The Interactive Advertising Bureau (IAB) is conducting its first consumer-focused campaign in an effort to educate consumers about the ins and outs of online privacy. The initiative, launched December 3 and called “Privacy Matters,” will run throughout 2010 to teach consumers how to use privacy tools on the Web. It features display ads and an educational Web site designed by WPP‘s Schematic, a digital agency.

“Digital media has done extraordinarily well in transforming how we all experience entertainment and information, but we as an industry haven’t done extremely well to communicate to consumers in plain English how privacy works,” said David Doty, SVP of thought leadership and marketing at the IAB.

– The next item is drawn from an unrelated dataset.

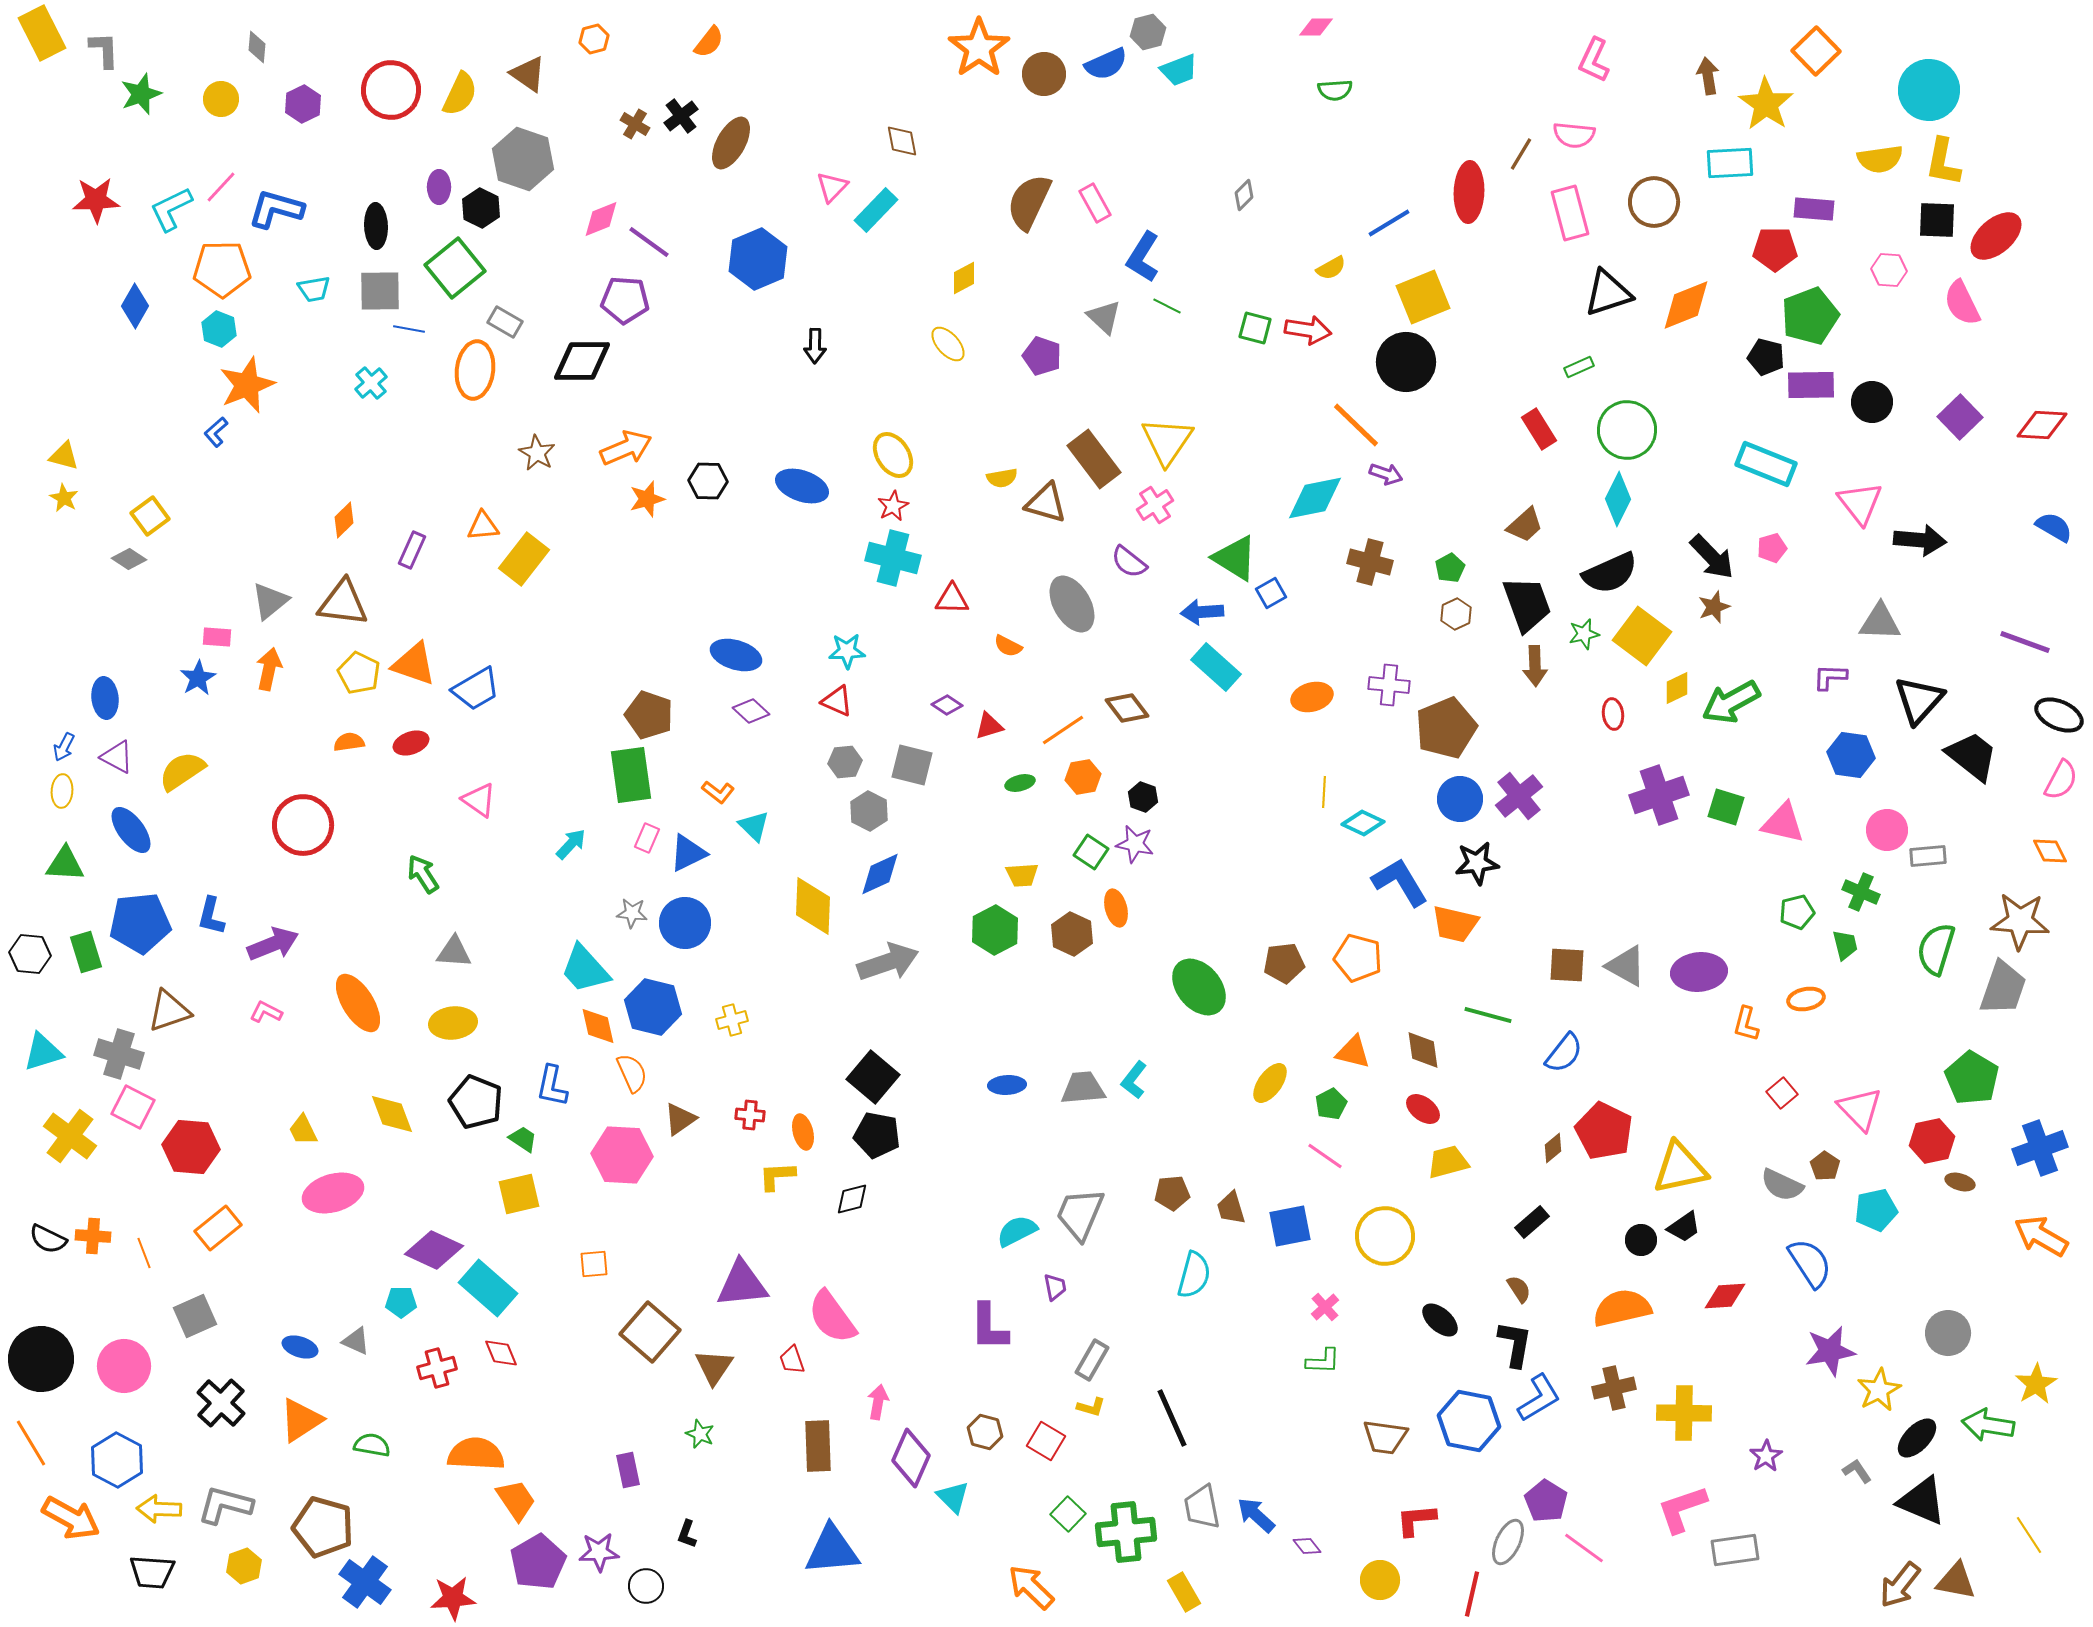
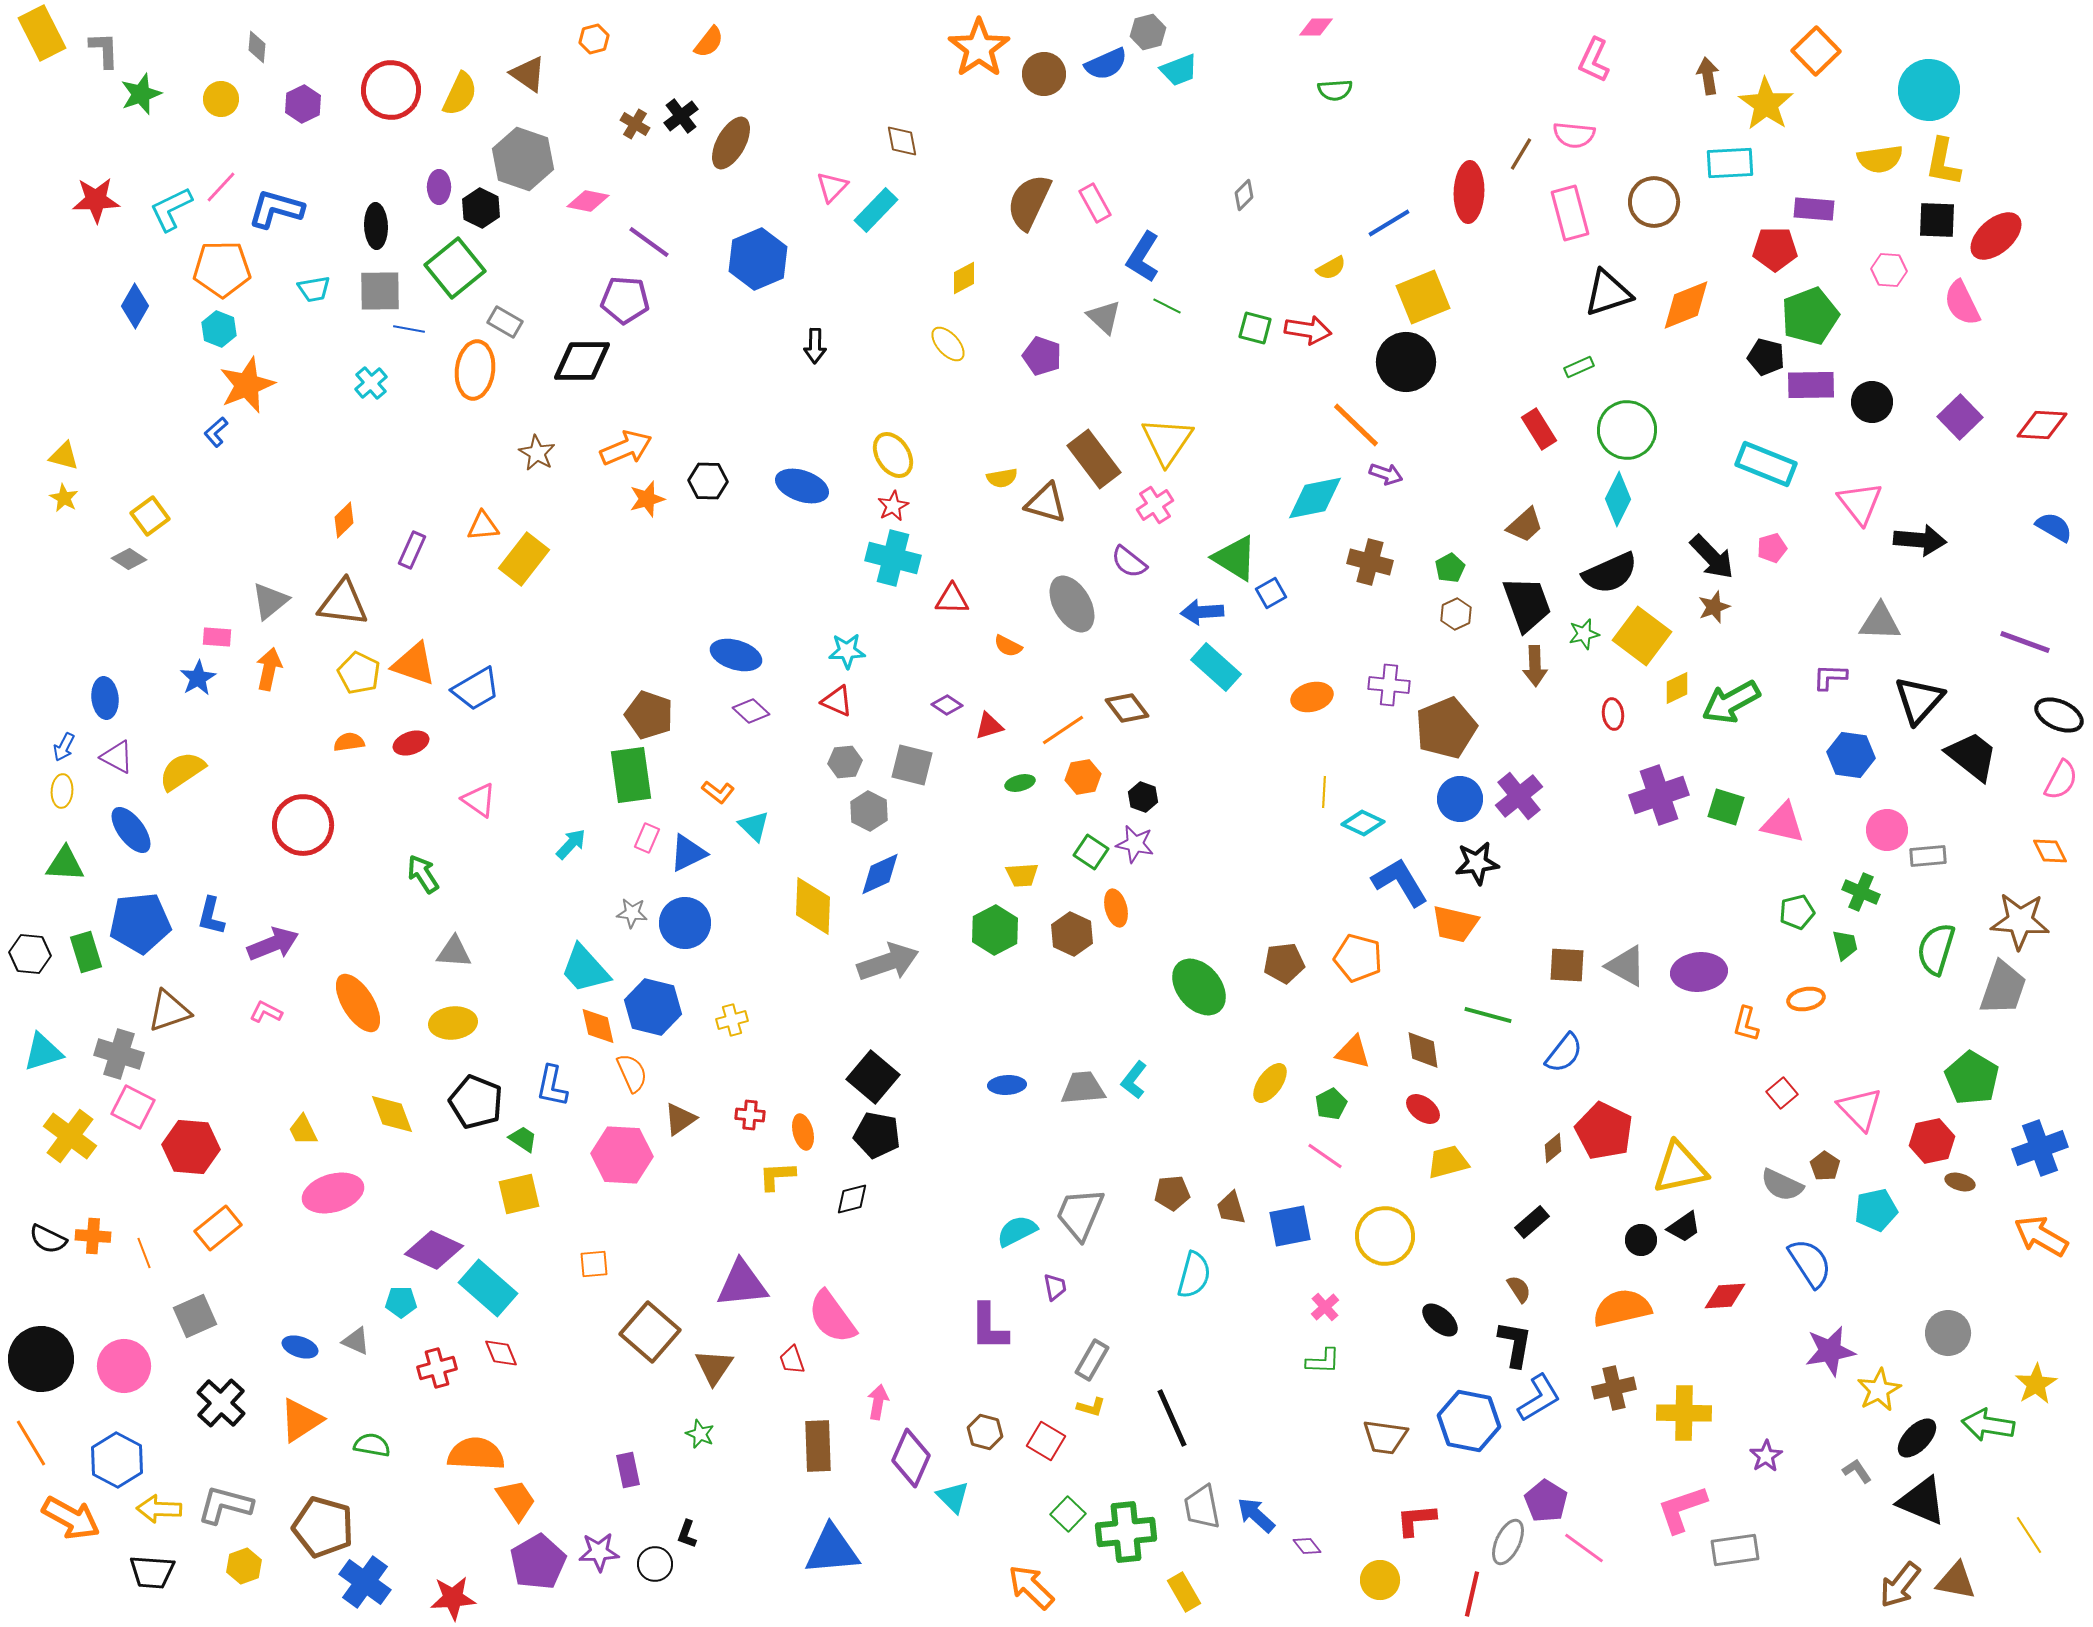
pink diamond at (601, 219): moved 13 px left, 18 px up; rotated 33 degrees clockwise
black circle at (646, 1586): moved 9 px right, 22 px up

The online effort consists of a series of playful banner ads with taglines such as “Advertising is Creepy,” spelled out in vintage Hitchcock-style typeface.

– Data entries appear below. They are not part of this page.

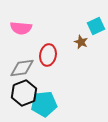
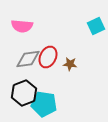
pink semicircle: moved 1 px right, 2 px up
brown star: moved 11 px left, 22 px down; rotated 16 degrees counterclockwise
red ellipse: moved 2 px down; rotated 15 degrees clockwise
gray diamond: moved 6 px right, 9 px up
cyan pentagon: rotated 15 degrees clockwise
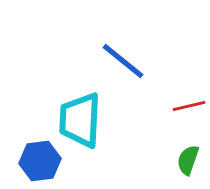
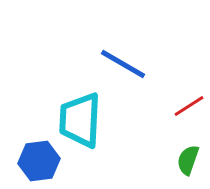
blue line: moved 3 px down; rotated 9 degrees counterclockwise
red line: rotated 20 degrees counterclockwise
blue hexagon: moved 1 px left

“We are taking a risk with this messaging,” said Doty. “We know that privacy is concerning people, and we want to be able to talk about it in a way that is action-based and not fear-based.”

The effort stems from IAB’s ongoing push for self-regulation in online privacy matters. In July, the IAB joined a number of other trade associations to release the “Self-Regulatory Principles for Online Behavioral Advertising” to promote self-regulation. One principle is to educate consumers.

The Federal Trade Commission and Congress have considered behavioral legislation since 2007

“We recognize that the regulators and legislators are concerned about consumer privacy, and so are we,” said Doty. “We believe that we need to educate consumers on how to protect their privacy online and about the tools that they can use to do so. We believe that we should be good citizens.”

Much of the online media industry is supporting the effort. IAB members including Google, Facebook, CBS Interactive and The New York Times Co. have donated impressions. The IAB members donated 500 million impressions, on par with a typical consumer campaign, said Doty.

“The fact that they are all doing this pro bono shows that the industry is committed to addressing real consumers about privacy and helping them understand privacy tools,” Doty said.